Zakres zadania → Przekształć wszystkie poniższe wiersze w tabelę Markdown z kolumnami „Nr” i „Treść”, zawierającą numer kolejny i tekst każdego wiersza. Puste wiersze pomiń.

Dostępne dane →
------------------------------------------------------------------------
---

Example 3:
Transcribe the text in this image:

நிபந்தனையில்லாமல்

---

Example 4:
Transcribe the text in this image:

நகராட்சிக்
------------------------------------------------------------------------
Wynik →
| Nr | Treść |
|---|---|
| 1 | --- |
| 2 | Example 3: |
| 3 | Transcribe the text in this image: |
| 4 | நிபந்தனையில்லாமல் |
| 5 | --- |
| 6 | Example 4: |
| 7 | Transcribe the text in this image: |
| 8 | நகராட்சிக் |